En su intervención performativa, Delphine Somers desafía las fantasías que se han proyectado sobre el cuerpo de María. Su disfraz peludo recuerda imágenes conectadas con la animalidad y la vida salvaje que se esfuerza fuera del recinto de la civilización. Alrededor de la cueva rocosa que María usó como refugio en su reclusión, la artista dispersó fragmentos de una biblioteca iconográfica que ha estado recolectando de diferentes fuentes, principalmente de representaciones medievales y renacentistas de María peluda.
El cuerpo de María cubierto por un manto de pelo recuerda al hombre salvaje que protagonizó muchas leyendas que van desde la antigua Mesopotamia (Enkidu) hasta Asia Oriental (Yeti) y América del Norte (Pie Grande). Expulsada a la naturaleza salvaje, se aleja del orden y se acerca al reino del deseo indómito.

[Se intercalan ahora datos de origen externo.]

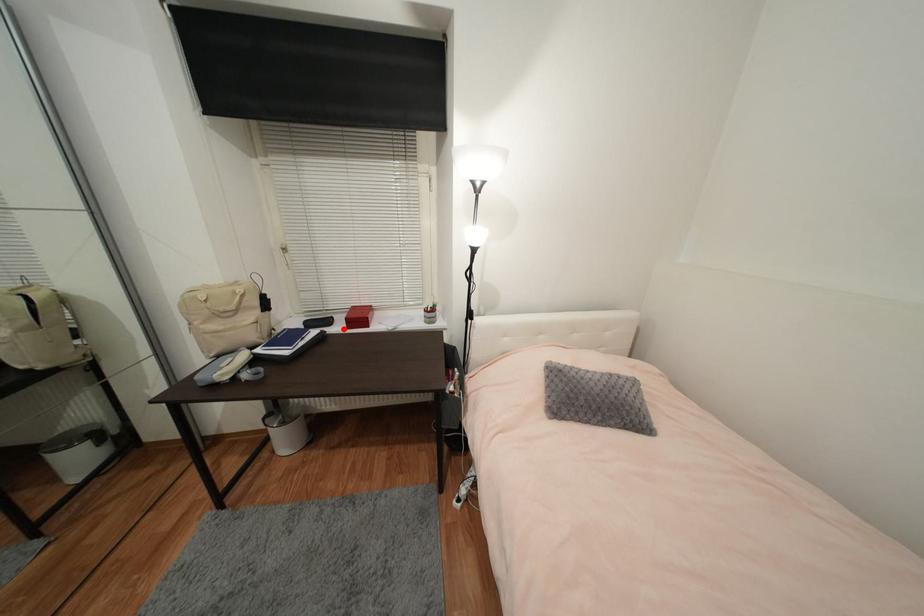
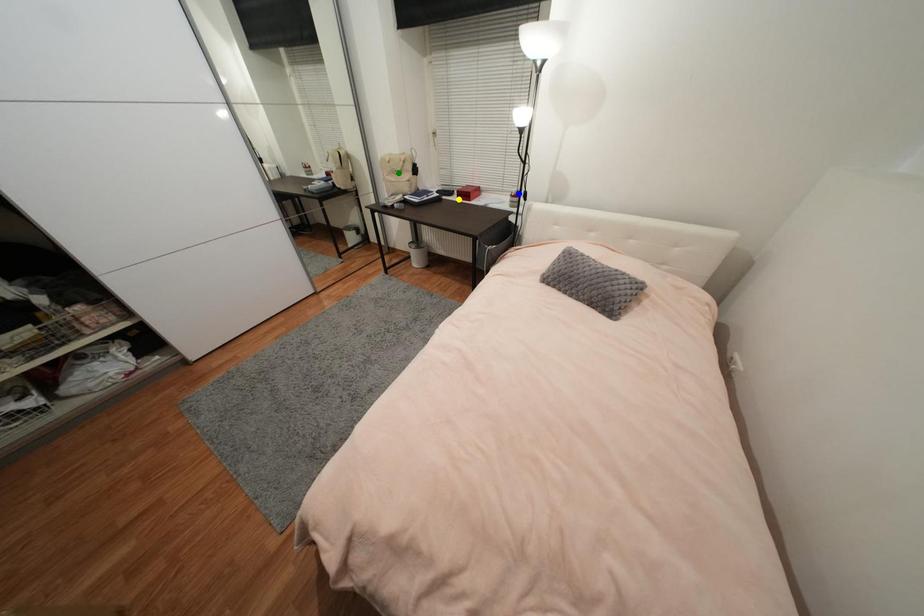
Question: I am providing you with two images of the same scene from different viewpoints. A red point is marked on the first image. You are given multiple points on the second image. Which point in image 2 represents the same 3d spot as the red point in image 1?

Choices:
 (A) blue point
 (B) green point
 (C) yellow point

Answer: (C)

Su cuerpo es abyecto; ella encarna el pecado y la devoción absoluta; es eternamente culpable. Algunas imágenes muestran sus pechos asomando entre su cubierta de pelo. Otras revelan la piel blanca y sedosa de un hombro desnudo en una pose meditativa. Ninguna da forma a la voz que se alzó en el club de chicos que desacreditó, distorsionó y repintó su imagen.
Pero aquí, a través del autorretrato y una forma de hagiografía pastiche, la Vida y Obras de María toman un giro divertido. Con apariciones como árbitro en un choque de ideas, sirviente de la Señora y sierva insurgente, su historia suena como un cuento de hadas desplazado donde la princesa golpea a los hombres en sus pesadillas y encarna deseos que han sido reprimidos durante mucho tiempo.
Delphine Somers se basa en los motivos narrativos impuestos a María Magdalena en La Leyenda Dorada para reimaginar los tropos de la sexualidad, el arrepentimiento y la lujuria como espacios potenciales de liberación. Y al final, María vive feliz para siempre en una trama que «viene después de la naturaleza, después de lo queer, y antes del mundo que han soñado». Una que acecha en la naturaleza salvaje.
En este espacio camina una figura que no podemos clasificar, que se niega a relacionarse con nosotros en términos convencionales, pero que habla en cambio en un lenguaje gestual, uno que encuentra solidaridad, conexiones y, sí, esperanza en el compromiso continuo con lo oscuro, lo solitario y lo salvaje.
Delphine Somers: una mujer a la que Juan llamó María. Por Mónica Cascanueces.